Exact transcript, pictures excluded: write out every record below.

=== SUPPLIED DATA ===

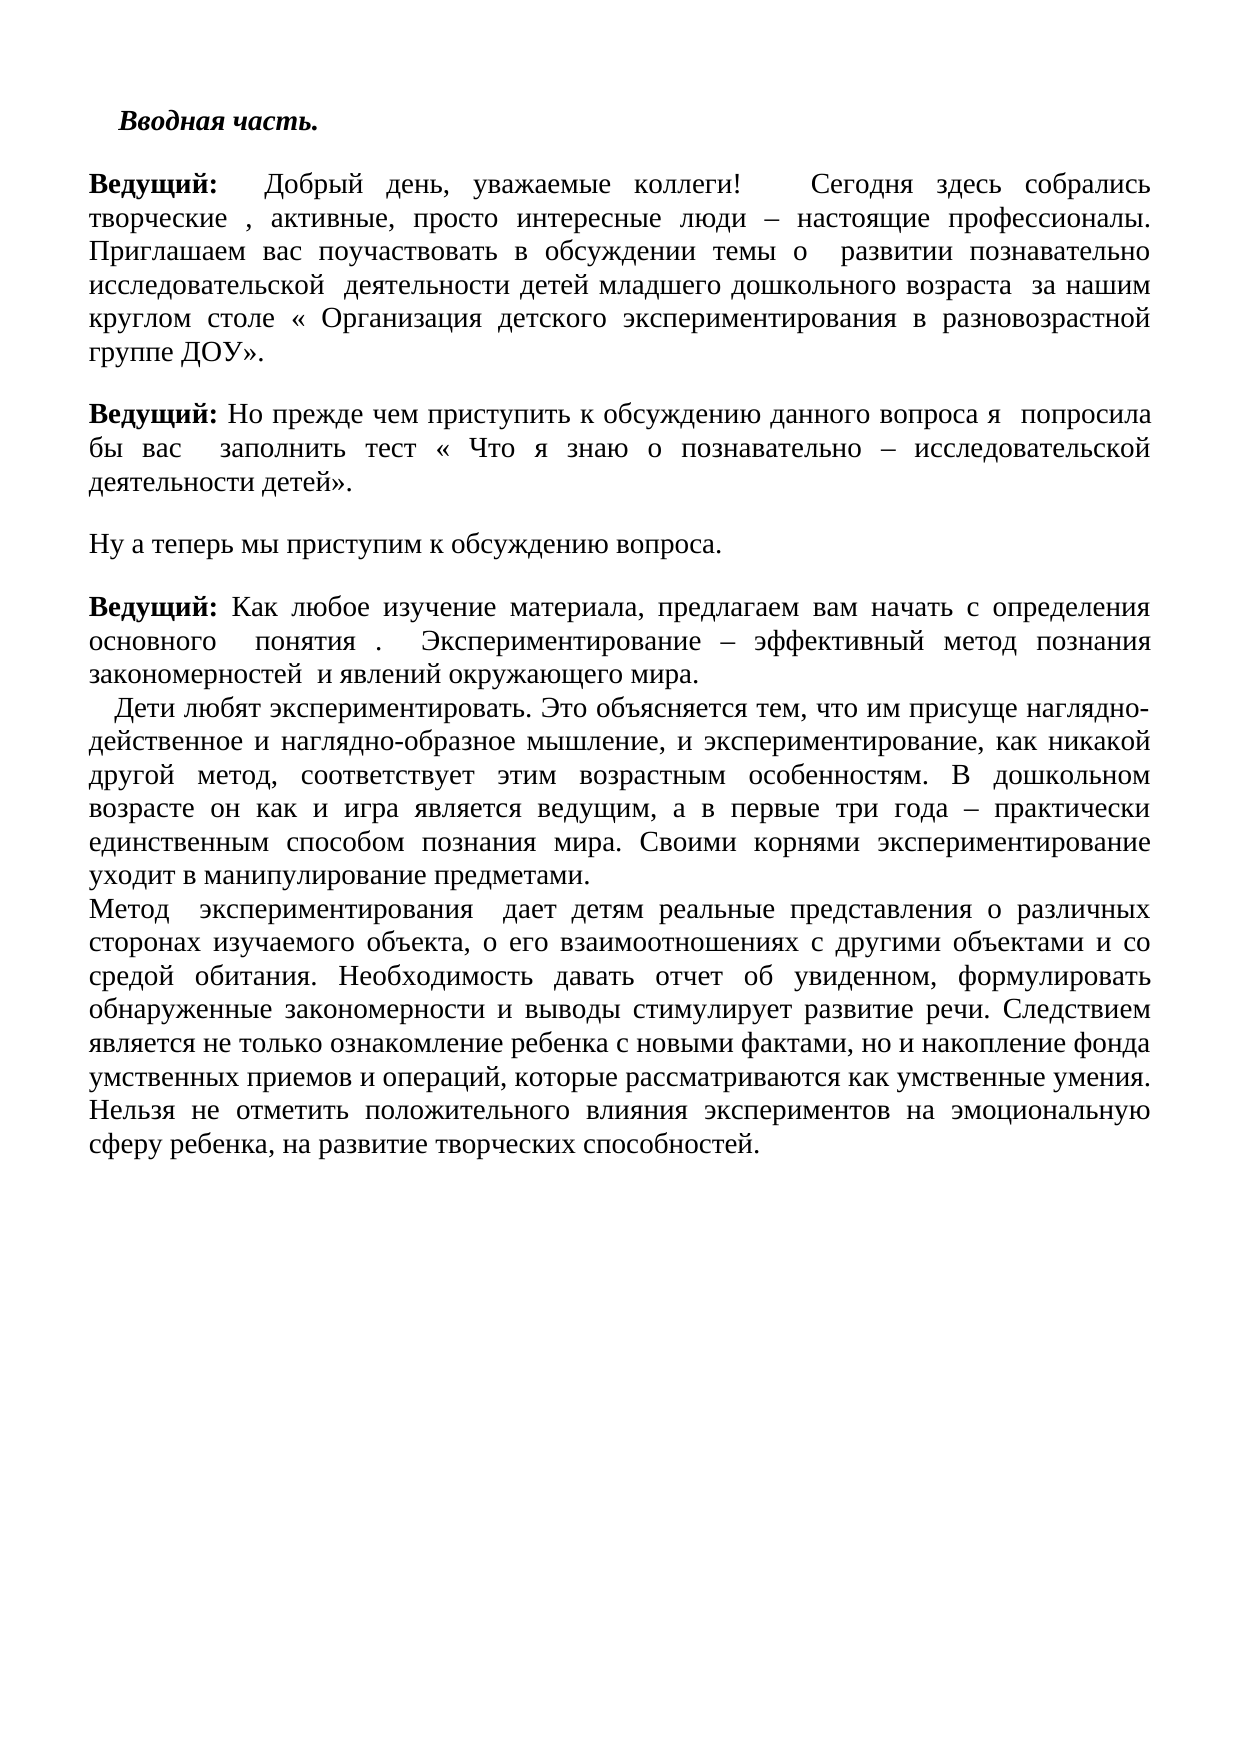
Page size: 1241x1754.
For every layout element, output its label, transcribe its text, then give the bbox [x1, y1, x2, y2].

text Ведущий: Добрый день, уважаемые коллеги! Сегодня здесь собрались творческие , активные, просто интересные люди – настоящие профессионалы. Приглашаем вас поучаствовать в обсуждении темы о развитии познавательно исследовательской деятельности детей младшего дошкольного возраста за нашим круглом столе « Организация детского экспериментирования в разновозрастной группе ДОУ». [88, 166, 1152, 367]
text Ведущий: Как любое изучение материала, предлагаем вам начать с определения основного понятия . Экспериментирование – эффективный метод познания закономерностей и явлений окружающего мира. [88, 589, 1152, 690]
text Дети любят экспериментировать. Это объясняется тем, что им присуще наглядно-действенное и наглядно-образное мышление, и экспериментирование, как никакой другой метод, соответствует этим возрастным особенностям. В дошкольном возрасте он как и игра является ведущим, а в первые три года – практически единственным способом познания мира. Своими корнями экспериментирование уходит в манипулирование предметами. [88, 690, 1152, 891]
text Ну а теперь мы приступим к обсуждению вопроса. [88, 526, 1152, 560]
text Метод экспериментирования дает детям реальные представления о различных сторонах изучаемого объекта, о его взаимоотношениях с другими объектами и со средой обитания. Необходимость давать отчет об увиденном, формулировать обнаруженные закономерности и выводы стимулирует развитие речи. Следствием является не только ознакомление ребенка с новыми фактами, но и накопление фонда умственных приемов и операций, которые рассматриваются как умственные умения. Нельзя не отметить положительного влияния экспериментов на эмоциональную сферу ребенка, на развитие творческих способностей. [88, 891, 1152, 1159]
text Ведущий: Но прежде чем приступить к обсуждению данного вопроса я попросила бы вас заполнить тест « Что я знаю о познавательно – исследовательской деятельности детей». [88, 397, 1152, 497]
text Вводная часть. [118, 103, 1152, 137]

===

* _ANSWER SPACE_:
Page size: 1241x1754.
For every layout element, output its label, transcribe its text, then give the bbox [x1, y1, x2, y2].

text Ведущий: Добрый день, уважаемые коллеги! Сегодня здесь собрались творческие , активные, просто интересные люди – настоящие профессионалы. Приглашаем вас поучаствовать в обсуждении темы о развитии познавательно исследовательской деятельности детей младшего дошкольного возраста за нашим круглом столе « Организация детского экспериментирования в разновозрастной группе ДОУ». [88, 166, 1152, 367]
text Ведущий: Как любое изучение материала, предлагаем вам начать с определения основного понятия . Экспериментирование – эффективный метод познания закономерностей и явлений окружающего мира. [88, 589, 1152, 690]
text Дети любят экспериментировать. Это объясняется тем, что им присуще наглядно-действенное и наглядно-образное мышление, и экспериментирование, как никакой другой метод, соответствует этим возрастным особенностям. В дошкольном возрасте он как и игра является ведущим, а в первые три года – практически единственным способом познания мира. Своими корнями экспериментирование уходит в манипулирование предметами. [88, 690, 1152, 891]
text Ну а теперь мы приступим к обсуждению вопроса. [88, 526, 1152, 560]
text Метод экспериментирования дает детям реальные представления о различных сторонах изучаемого объекта, о его взаимоотношениях с другими объектами и со средой обитания. Необходимость давать отчет об увиденном, формулировать обнаруженные закономерности и выводы стимулирует развитие речи. Следствием является не только ознакомление ребенка с новыми фактами, но и накопление фонда умственных приемов и операций, которые рассматриваются как умственные умения. Нельзя не отметить положительного влияния экспериментов на эмоциональную сферу ребенка, на развитие творческих способностей. [88, 891, 1152, 1159]
text Ведущий: Но прежде чем приступить к обсуждению данного вопроса я попросила бы вас заполнить тест « Что я знаю о познавательно – исследовательской деятельности детей». [88, 397, 1152, 497]
text Вводная часть. [118, 103, 1152, 137]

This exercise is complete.